### ABOUT THIS TASK
Please return exactly the lines from the top of the data through the line that contains "similar technologies (e.g., pixels)", and skip all pictures.

### WORKING DATA

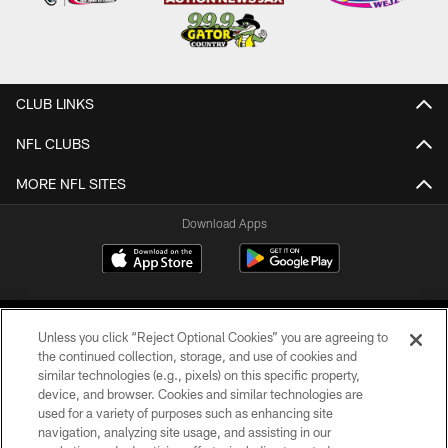
CLUB LINKS
NFL CLUBS
MORE NFL SITES
Download Apps
Unless you click “Reject Optional Cookies” you are agreeing to
the continued collection, storage, and use of cookies and
similar technologies (e.g., pixels) on this specific property,
device, and browser. Cookies and similar technologies are
©2026 Jacksonville Jaguars, LLC. All Rights Reserved.
used for a variety of purposes such as enhancing site
navigation, analyzing site usage, and assisting in our
PRIVACY POLICY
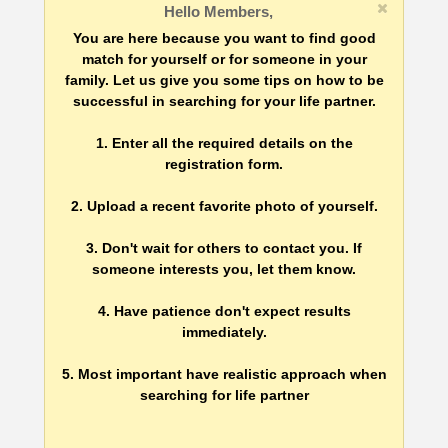
Hello Members,
You are here because you want to find good
match for yourself or for someone in your
family. Let us give you some tips on how to be
successful in searching for your life partner.
1. Enter all the required details on the
registration form.
2. Upload a recent favorite photo of yourself.
3. Don't wait for others to contact you. If
someone interests you, let them know.
4. Have patience don't expect results
immediately.
5. Most important have realistic approach when
searching for life partner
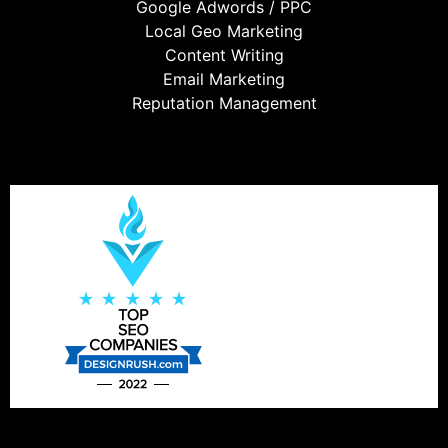
Google Adwords / PPC
Local Geo Marketing
Content Writing
Email Marketing
Reputation Management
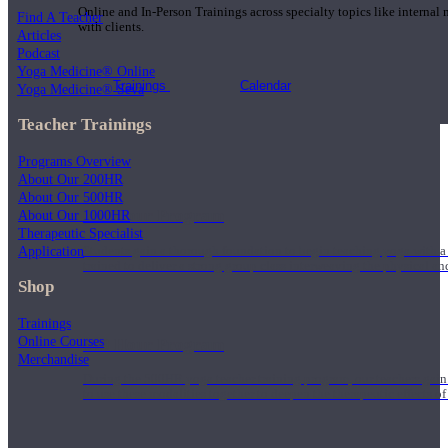
Online and In-Person Trainings across specialty topics like internal
Find A Teacher
with clients.
Articles
Podcast
Yoga Medicine® Online
Trainings
Calendar
Yoga Medicine® Seva
Teacher Trainings
Programs Overview
About Our 200HR
About Our 500HR
200 Hour Program
About Our 1000HR
Therapeutic Specialist
Application
Students gain a thorough foundation to begin teaching yoga with a
trained to deliver a strong group class interweaving the physical a
Shop
Trainings
Online Courses
500 Hour Program
Merchandise
During the 500HR yoga teacher training program, our teachers gain
to use these modalities together to deepen the therapeutic effects of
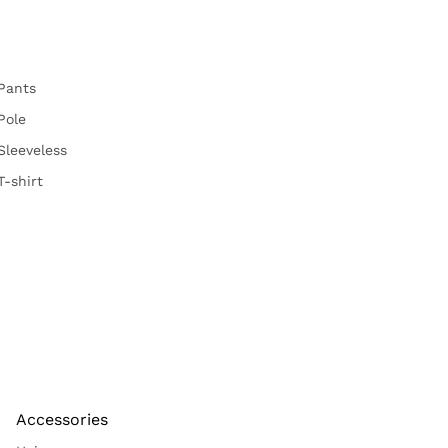
Pants
Pole
Sleeveless
T-shirt
Accessories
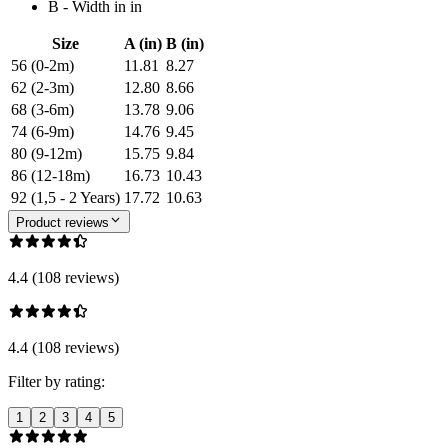
B - Width in in
Size
A (in)
B (in)
56 (0-2m)
11.81
8.27
62 (2-3m)
12.80
8.66
68 (3-6m)
13.78
9.06
74 (6-9m)
14.76
9.45
80 (9-12m)
15.75
9.84
86 (12-18m)
16.73
10.43
92 (1,5 - 2 Years)
17.72
10.63
Product reviews
4.4 (108 reviews)
4.4 (108 reviews)
Filter by rating:
1
2
3
4
5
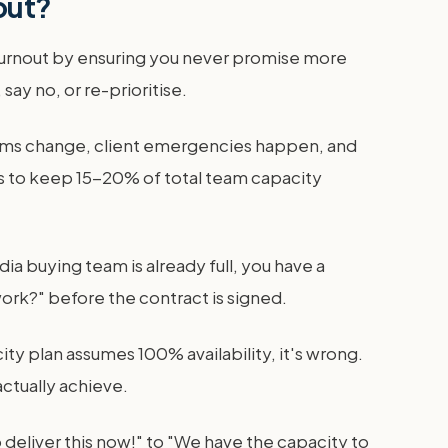
out?
 burnout by ensuring you never promise more
say no, or re-prioritise.
orms change, client emergencies happen, and
 is to keep 15-20% of total team capacity
ia buying team is already full, you have a
ork?" before the contract is signed.
ty plan assumes 100% availability, it's wrong.
actually achieve.
 deliver this now!" to "We have the capacity to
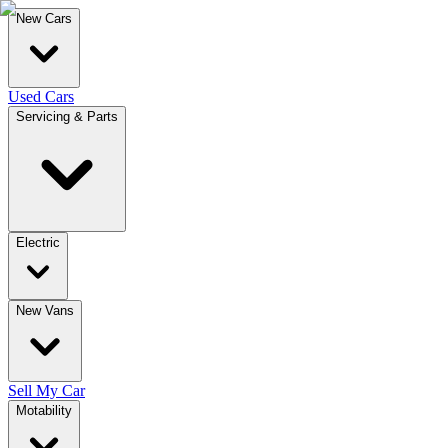
New Cars
Used Cars
Servicing & Parts
Electric
New Vans
Sell My Car
Motability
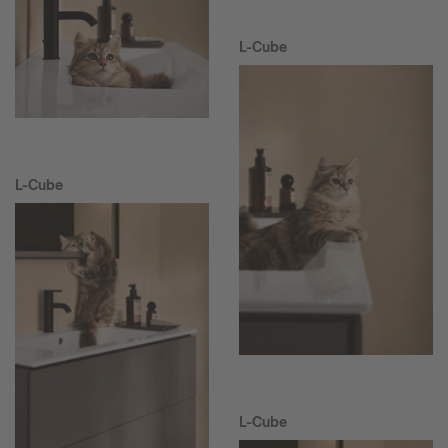
L-Cube
L-Cube
L-Cube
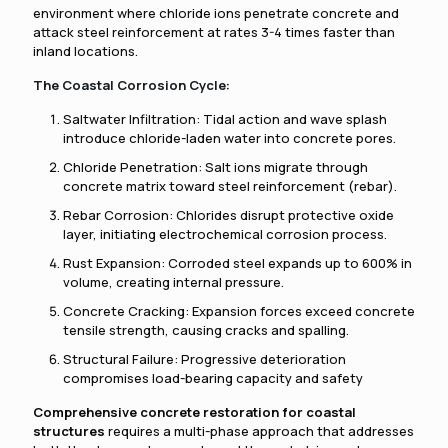
environment where chloride ions penetrate concrete and
attack steel reinforcement at rates 3-4 times faster than
inland locations.
The Coastal Corrosion Cycle:
Saltwater Infiltration: Tidal action and wave splash
introduce chloride-laden water into concrete pores.
Chloride Penetration: Salt ions migrate through
concrete matrix toward steel reinforcement (rebar).
Rebar Corrosion: Chlorides disrupt protective oxide
layer, initiating electrochemical corrosion process.
Rust Expansion: Corroded steel expands up to 600% in
volume, creating internal pressure.
Concrete Cracking: Expansion forces exceed concrete
tensile strength, causing cracks and spalling.
Structural Failure: Progressive deterioration
compromises load-bearing capacity and safety
Comprehensive concrete restoration for coastal
structures
requires a multi-phase approach that addresses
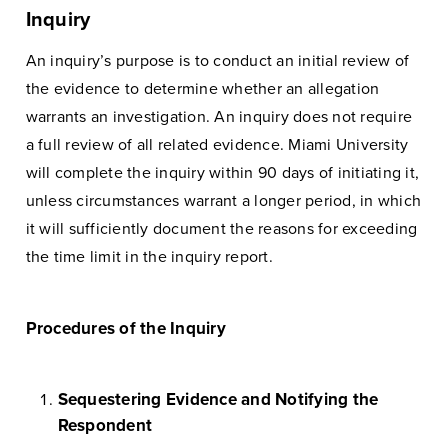
Inquiry
An inquiry’s purpose is to conduct an initial review of
the evidence to determine whether an allegation
warrants an investigation. An inquiry does not require
a full review of all related evidence. Miami University
will complete the inquiry within 90 days of initiating it,
unless circumstances warrant a longer period, in which
it will sufficiently document the reasons for exceeding
the time limit in the inquiry report.
Procedures of the Inquiry
Sequestering Evidence and Notifying the
Respondent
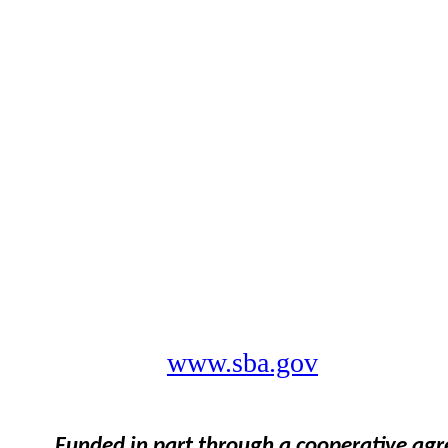
www.sba.gov
Funded in part through a cooperative ag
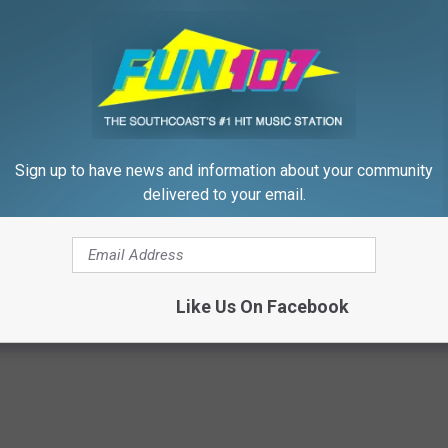
19 season
URCHASE TICKETS HERE
llowing Saturday, September 22, 2018.
Sign up to have news and information about your community
delivered to your email.
,
Food
,
Food Trucks
,
Fun 107
,
Fun Morning Show
,
Gazelle
,
McCoy
ck Show
Like Us On Facebook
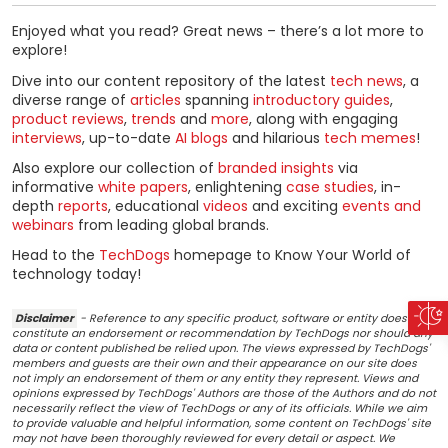
Enjoyed what you read? Great news – there’s a lot more to
explore!
Dive into our content repository of the latest
tech news
, a
diverse range of
articles
spanning
introductory guides
,
product reviews
,
trends
and
more
, along with engaging
interviews
, up-to-date
AI blogs
and hilarious
tech memes
!
Also explore our collection of
branded insights
via
informative
white papers
, enlightening
case studies
, in-
depth
reports
, educational
videos
and exciting
events and
webinars
from leading global brands.
Head to the
TechDogs
homepage to Know Your World of
technology today!
Disclaimer
- Reference to any specific product, software or entity does not
constitute an endorsement or recommendation by TechDogs nor should any
data or content published be relied upon. The views expressed by TechDogs'
members and guests are their own and their appearance on our site does
not imply an endorsement of them or any entity they represent. Views and
opinions expressed by TechDogs' Authors are those of the Authors and do not
necessarily reflect the view of TechDogs or any of its officials. While we aim
to provide valuable and helpful information, some content on TechDogs' site
may not have been thoroughly reviewed for every detail or aspect. We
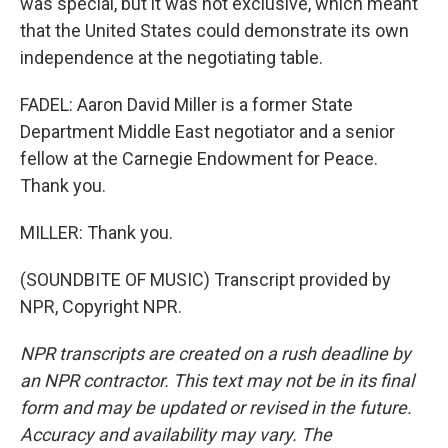
was special, but it was not exclusive, which meant
that the United States could demonstrate its own
independence at the negotiating table.
FADEL: Aaron David Miller is a former State
Department Middle East negotiator and a senior
fellow at the Carnegie Endowment for Peace.
Thank you.
MILLER: Thank you.
(SOUNDBITE OF MUSIC) Transcript provided by
NPR, Copyright NPR.
NPR transcripts are created on a rush deadline by
an NPR contractor. This text may not be in its final
form and may be updated or revised in the future.
Accuracy and availability may vary. The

### SOLUTION TO THE EXERCISE
CLUB LINKS
NFL CLUBS
MORE NFL SITES
Download Apps
Unless you click “Reject Optional Cookies” you are agreeing to
the continued collection, storage, and use of cookies and
similar technologies (e.g., pixels) on this specific property,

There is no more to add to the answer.